Polizia di Stato: i sindacati lanciano l’allarme Organici ridotti al lumicino e con pochi mezzi

La Polizia di Stato a Bergamo è allo sfascio, o quasi: mancano uomini, mezzi, i rapporti interni sono deteriorati, il Ministero brilla per la sua assenza. Insomma, un quadro pesante, tracciato senza mezzi termini, ed anche con preoccupazione, da tutte le organizzazioni sindacali: dal Siulp al Sap, al Coisp, Consap, Lisipo, Silp-Cgil, Uilps, Sodipo, Anip. A quanto pare, è una situazione che si sta trascinando da tempo, e per la quale non si intravedono a breve sbocchi positivi. E questa prospettiva ha indotto tutti i sindacati ad uscire allo scoperto e a denunciare lo stato di cose all’opinione pubblica e ai rappresentanti delle istituzioni, locali e nazionali.

Se Bergamo - si chiedono i sindacati - si colloca all’84.o posto per la qualità della sicurezza, tra le città italiane, ci sarà pure una ragione. Essa emerge dai dati che vengono forniti. Eccoli.
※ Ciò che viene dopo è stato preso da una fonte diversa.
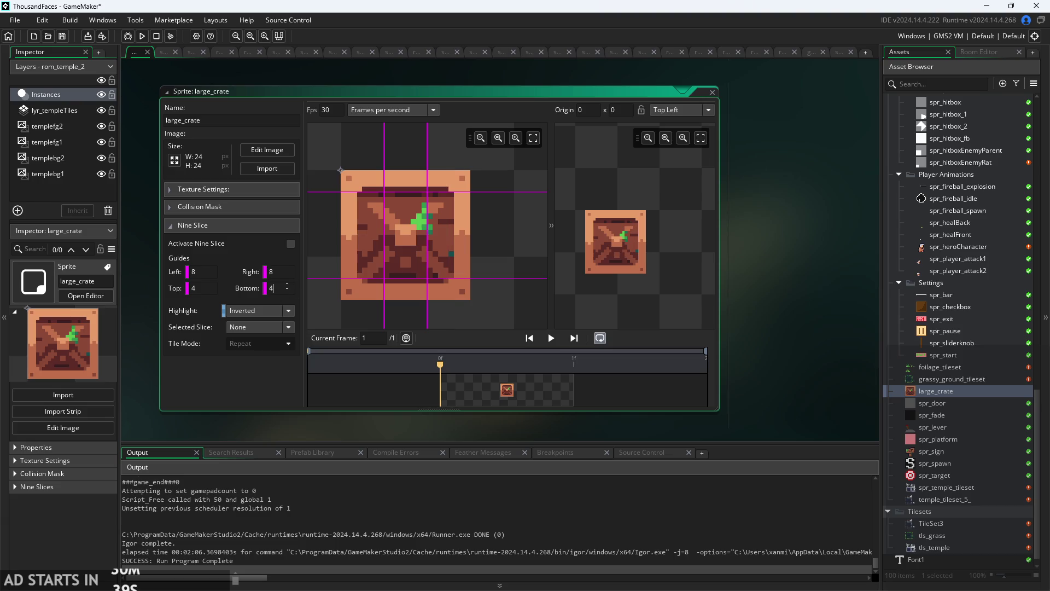
type("8")
Set the Top guide to 8 and stretch the preview crate slightly.
left_click(210, 288)
key("BackSpace")
type("8")
left_click(350, 310)
mouse_move(657, 271)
Questura: dai primi anni ’90 ad oggi ha ottenuto un aumento di organico complessivo di poco inferiore al 10%

Squadra Mobile e Digos: hanno subìto una diminuzione di organico rispettivamente del 30%

Polizia Ferroviaria: registra un gap di organico pari al 35%

Polizia Stradale: dispone di 114 unità per assicurare i servizi sulla A4, l’autostrada più trafficata e incidentata d’Europa, sulle strade statali, provinciali e comunali

Polizia di Frontiera: deve fare i conti con le aumentate necessità di sicurezza richieste nel settore aereo, ma di fatto non riesce neppure a controllare il perimetro dell’aeroporto

Ufficio Volanti: fino a 4 anni fa contata su 4 volanti per ogni turno di servizio, oggi dispone solo di 2 volanti

Ufficio Immigrazione: negli ultimi tre anni ha registrato un incremento di domande superiore al 100%. Dispone di 40 uomini che hanno gestito nel 2004 la bellezza di 65 mila pratiche. Per dare un’idea, la Questura di Genova può contare su 70 uomini per gestire 31 mila pratiche.

Divisione Anticrimine e Polizia Postale: le disponibilità di personale sono ridotte al lumicino, da tempo non riescono più ad operare a pieno organico

Ma i sindacati, che sostengono la necessità di un rinforzo di almeno 100 nuove unità, mettono l’accento anche su un altro aspetto, non meno importante soprattutto quando mancano uomini, mezzi e disponibilità: quello dei rapporti interni. "A queste mancanze di materiali e mezzi - dicono - si somma la gestione interna burocratizzata che rende poco snelle le procedure, e soprattutto genera un clima pesante, inquisitorio, da parte della dirigenza, e di sempre crescente diffidenza reciproca".

Da parte sua il questore sostiene che i rapporti interni non sono così proprio deteriorati, che non è mai stata chiusa la porta in faccia a nessuno, che non è mancato il dialogo con i sindacati, ma che tuttavia occorre il rispetto delle regole. Condivide, invece, l’analisi che viene fatta sulla situazione complessiva riferita agli organici e alla scarsa disponibilità di mezzi.